**PASSAGE GIVEN**:

--

Costs at first instance must be assessed as if the result before the primary judge had been as this Court has found: Sze Tu v Lowe (No 2) [2015] NSWCA 91. I accept the appellants' submission that it is relevant for the Court to consider the amount sought and the amount recovered, and the disproportionality of the costs expended in the proceedings to the amount recovered. However, it is also relevant that the respondents succeeded on the factually intensive claim that underpinned the damages case, that they were misled into entering into the First Contract and the Second Contract and that but for the representations that were made in that respect they would not have entered into those contracts. Further, the manner in which the appellants have succeeded on appeal, in so far as the adoption of Scenario 3 is concerned, was not the focus of their submissions below, the gist of which was that the Court should place no weight on Mr Potter's opinions as expressed in his reports. I do not go so far as to accept the respondents' submission that on appeal the appellants departed from their submissions at first instance, noting that in oral closing submissions the appellant did contend that damages should be awarded in line with Scenario 3. However, the emphasis was different.
Again adopting a broad brush approach, given the outcome of the proceedings as varied by the appeal, I consider that the parties should bear their own costs at first instance.
[7]
Orders
I propose the following orders:
1. Set aside Order 4 made on 9 March 2022 in each of proceedings 2018/00245168; 2019/00376795, and otherwise make no order as to the costs of those proceedings.
2. The respondents pay 60% of the appellants' costs of the appeals.

--

**Dataset records**:

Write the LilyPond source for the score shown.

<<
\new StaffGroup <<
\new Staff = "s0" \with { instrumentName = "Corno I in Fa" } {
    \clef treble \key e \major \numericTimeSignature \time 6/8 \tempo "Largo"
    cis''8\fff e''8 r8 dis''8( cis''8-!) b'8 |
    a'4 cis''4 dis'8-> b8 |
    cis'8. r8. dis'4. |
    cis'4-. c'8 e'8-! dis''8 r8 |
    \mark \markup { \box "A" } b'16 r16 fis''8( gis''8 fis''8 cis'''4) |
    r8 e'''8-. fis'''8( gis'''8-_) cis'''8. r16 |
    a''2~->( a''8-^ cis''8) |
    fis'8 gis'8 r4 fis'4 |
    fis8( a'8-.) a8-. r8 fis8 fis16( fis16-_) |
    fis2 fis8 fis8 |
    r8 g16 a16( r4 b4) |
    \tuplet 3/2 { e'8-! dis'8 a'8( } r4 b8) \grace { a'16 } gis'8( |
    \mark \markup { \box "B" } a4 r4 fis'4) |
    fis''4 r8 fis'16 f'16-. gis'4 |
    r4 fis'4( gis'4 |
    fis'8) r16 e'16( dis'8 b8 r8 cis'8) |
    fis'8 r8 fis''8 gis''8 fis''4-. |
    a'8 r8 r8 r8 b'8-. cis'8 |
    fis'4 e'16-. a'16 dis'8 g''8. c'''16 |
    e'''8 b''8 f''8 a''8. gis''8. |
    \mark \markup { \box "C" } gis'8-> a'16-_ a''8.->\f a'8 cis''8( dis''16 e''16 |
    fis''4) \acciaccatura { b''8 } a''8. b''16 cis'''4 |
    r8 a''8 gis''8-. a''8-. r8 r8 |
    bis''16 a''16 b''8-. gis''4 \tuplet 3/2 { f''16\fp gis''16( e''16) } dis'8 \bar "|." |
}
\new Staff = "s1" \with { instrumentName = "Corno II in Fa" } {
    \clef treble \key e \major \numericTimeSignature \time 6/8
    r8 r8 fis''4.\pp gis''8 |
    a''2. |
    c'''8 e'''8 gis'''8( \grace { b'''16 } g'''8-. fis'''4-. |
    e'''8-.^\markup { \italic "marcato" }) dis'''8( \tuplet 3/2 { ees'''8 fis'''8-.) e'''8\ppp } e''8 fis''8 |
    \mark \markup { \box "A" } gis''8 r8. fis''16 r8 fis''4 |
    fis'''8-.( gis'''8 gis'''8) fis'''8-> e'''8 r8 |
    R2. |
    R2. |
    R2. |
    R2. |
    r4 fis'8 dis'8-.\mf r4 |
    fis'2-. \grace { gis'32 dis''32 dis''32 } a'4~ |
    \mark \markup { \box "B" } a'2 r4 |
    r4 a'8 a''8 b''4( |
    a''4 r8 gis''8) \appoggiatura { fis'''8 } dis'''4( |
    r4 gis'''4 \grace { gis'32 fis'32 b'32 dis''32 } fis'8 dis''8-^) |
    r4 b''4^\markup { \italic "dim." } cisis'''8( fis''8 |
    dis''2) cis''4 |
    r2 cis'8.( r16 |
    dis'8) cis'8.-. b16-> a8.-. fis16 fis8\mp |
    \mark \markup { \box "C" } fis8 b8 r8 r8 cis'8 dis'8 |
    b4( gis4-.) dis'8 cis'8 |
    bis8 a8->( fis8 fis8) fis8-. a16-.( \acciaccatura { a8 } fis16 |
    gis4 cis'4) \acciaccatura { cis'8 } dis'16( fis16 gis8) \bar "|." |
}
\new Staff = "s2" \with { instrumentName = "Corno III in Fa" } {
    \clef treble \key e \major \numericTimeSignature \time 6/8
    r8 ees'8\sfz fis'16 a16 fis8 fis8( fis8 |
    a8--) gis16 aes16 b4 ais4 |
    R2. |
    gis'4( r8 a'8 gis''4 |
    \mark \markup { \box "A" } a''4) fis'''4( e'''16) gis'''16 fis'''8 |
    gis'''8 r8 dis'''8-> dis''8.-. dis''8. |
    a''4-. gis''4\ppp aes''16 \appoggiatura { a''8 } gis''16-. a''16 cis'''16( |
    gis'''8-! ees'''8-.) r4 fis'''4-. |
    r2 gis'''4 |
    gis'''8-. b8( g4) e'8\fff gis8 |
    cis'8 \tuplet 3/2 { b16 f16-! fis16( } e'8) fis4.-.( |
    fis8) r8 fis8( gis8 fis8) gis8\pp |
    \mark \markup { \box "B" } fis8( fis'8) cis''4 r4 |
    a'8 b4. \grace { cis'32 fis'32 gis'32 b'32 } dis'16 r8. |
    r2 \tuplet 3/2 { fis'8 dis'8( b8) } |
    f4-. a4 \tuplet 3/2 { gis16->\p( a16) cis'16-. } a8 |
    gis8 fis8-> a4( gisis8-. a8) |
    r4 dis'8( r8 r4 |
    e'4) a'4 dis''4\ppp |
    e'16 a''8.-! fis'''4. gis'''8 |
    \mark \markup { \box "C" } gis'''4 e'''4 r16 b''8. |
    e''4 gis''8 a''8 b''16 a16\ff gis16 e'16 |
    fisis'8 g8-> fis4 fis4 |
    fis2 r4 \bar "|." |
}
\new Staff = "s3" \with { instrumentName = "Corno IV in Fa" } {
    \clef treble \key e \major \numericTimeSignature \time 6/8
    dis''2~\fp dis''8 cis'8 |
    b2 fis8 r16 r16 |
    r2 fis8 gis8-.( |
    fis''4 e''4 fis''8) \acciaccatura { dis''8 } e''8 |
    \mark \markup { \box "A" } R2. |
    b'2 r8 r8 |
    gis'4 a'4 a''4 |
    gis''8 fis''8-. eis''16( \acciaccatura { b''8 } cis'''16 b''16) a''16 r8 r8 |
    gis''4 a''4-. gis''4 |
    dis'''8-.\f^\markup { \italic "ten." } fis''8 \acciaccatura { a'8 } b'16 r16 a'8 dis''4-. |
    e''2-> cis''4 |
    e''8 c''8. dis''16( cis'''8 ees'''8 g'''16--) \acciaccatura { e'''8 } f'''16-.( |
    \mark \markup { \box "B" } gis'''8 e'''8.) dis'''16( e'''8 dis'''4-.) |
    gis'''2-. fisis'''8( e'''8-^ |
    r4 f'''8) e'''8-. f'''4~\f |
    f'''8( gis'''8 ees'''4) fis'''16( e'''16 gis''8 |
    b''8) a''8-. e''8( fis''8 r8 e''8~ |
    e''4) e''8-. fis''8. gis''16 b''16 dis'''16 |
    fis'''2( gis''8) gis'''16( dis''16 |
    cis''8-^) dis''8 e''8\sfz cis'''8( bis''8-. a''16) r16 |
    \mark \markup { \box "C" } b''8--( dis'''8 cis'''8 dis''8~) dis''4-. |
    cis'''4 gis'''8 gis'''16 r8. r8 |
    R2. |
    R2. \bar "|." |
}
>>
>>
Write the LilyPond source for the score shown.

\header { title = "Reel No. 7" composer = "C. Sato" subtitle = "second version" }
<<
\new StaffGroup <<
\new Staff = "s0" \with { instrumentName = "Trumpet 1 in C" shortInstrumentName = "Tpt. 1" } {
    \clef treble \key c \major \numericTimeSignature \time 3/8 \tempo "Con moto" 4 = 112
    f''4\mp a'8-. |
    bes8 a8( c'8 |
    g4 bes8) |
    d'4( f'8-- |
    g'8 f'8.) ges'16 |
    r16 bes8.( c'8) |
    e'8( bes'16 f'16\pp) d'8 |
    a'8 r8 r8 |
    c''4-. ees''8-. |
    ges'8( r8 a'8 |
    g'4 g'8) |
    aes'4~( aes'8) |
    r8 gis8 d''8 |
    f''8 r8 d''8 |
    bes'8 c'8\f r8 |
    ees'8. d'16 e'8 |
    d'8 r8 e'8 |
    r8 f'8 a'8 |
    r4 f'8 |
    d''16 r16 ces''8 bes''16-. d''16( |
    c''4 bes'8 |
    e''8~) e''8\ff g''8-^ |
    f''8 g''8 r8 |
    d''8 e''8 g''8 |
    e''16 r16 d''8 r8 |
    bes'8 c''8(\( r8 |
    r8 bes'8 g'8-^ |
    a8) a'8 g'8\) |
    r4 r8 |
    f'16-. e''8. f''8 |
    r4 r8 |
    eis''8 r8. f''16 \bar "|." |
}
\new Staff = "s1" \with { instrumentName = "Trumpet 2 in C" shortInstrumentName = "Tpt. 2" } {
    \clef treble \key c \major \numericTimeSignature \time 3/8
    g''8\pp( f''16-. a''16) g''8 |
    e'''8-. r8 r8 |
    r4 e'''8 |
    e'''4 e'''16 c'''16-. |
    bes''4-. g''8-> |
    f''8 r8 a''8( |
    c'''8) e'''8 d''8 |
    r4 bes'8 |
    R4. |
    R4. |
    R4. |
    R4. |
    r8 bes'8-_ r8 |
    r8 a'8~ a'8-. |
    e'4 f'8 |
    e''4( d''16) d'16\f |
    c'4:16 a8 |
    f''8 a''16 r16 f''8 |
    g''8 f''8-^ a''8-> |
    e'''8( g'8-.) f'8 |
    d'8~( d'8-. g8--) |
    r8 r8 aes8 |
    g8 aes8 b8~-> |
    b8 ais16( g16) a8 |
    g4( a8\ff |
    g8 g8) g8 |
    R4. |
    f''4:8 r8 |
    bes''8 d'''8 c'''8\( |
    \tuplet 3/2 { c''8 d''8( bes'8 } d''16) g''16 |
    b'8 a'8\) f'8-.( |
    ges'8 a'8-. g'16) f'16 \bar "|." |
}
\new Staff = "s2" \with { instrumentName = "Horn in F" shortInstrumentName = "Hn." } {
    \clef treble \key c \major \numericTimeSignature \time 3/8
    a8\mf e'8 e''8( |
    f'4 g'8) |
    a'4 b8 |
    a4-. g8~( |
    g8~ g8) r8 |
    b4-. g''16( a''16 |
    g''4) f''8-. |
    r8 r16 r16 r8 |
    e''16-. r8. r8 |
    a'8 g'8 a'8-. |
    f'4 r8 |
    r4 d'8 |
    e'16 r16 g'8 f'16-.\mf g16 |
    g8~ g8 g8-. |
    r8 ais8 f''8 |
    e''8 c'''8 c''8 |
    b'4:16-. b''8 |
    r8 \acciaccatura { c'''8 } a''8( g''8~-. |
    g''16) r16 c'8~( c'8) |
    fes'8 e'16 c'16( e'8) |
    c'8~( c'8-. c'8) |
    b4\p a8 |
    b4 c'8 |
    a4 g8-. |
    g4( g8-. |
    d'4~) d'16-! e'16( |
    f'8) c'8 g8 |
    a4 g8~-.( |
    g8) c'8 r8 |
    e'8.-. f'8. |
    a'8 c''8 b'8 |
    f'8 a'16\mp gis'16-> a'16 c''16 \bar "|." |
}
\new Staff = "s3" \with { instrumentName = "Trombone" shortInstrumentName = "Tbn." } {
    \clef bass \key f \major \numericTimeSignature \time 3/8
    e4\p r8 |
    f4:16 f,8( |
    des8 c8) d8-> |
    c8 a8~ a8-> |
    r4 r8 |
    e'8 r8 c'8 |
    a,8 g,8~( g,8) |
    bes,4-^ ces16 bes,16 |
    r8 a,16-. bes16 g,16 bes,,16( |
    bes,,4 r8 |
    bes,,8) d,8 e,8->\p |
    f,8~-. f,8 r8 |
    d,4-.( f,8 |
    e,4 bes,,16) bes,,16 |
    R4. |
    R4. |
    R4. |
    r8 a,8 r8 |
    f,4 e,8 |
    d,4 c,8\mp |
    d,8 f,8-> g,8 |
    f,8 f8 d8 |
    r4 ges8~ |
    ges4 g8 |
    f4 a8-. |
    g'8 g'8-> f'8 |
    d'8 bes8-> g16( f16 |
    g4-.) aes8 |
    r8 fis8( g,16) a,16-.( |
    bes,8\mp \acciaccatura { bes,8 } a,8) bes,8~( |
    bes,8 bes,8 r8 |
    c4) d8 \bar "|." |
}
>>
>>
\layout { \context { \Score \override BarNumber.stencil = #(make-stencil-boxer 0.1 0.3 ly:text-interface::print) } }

--

Carry on the judgment on costs from its last order, writing the next part of the text in the same style.

3. The respondents pay the appellants' costs of the cross-appeals.
SIMPSON AJA: I agree with Mitchelmore JA.
BASTEN AJA: As explained by Mitchelmore JA, pursuant to leave granted in the primary judgment with respect to the appeals, the parties have sought widely different orders as to the costs of the proceedings in this Court and of the trial. It is convenient to deal first with the costs of the appeal.
[8]
Costs of appeal
The appellants were largely successful in their appeals, reducing two judgments against them for $1,025,000 and costs, to $27,000 each with no liability to pay costs. In broad terms, there are two issues to be resolved with respect to the costs of the appeal. One is whether it is appropriate to apportion costs between the issues on which the appellants were successful and those on which they were not. The second concerns the appellants' claims for indemnity costs based on offers of compromise made between the trial and the appeal. The first matter to be resolved is the order in which these issues should be addressed.
The principles suggest that the correct order will generally be to consider the offers of compromise first. That is because, had the offers been accepted, the matter would not have proceeded to a hearing and judgment, with the result that no question of apportionment of costs according to degrees of success or failure would have arisen. That may be stated as a general proposition, allowing for the possibility that, for example, conduct by the successful party after its offer was refused may disentitle it to recovery of costs in full.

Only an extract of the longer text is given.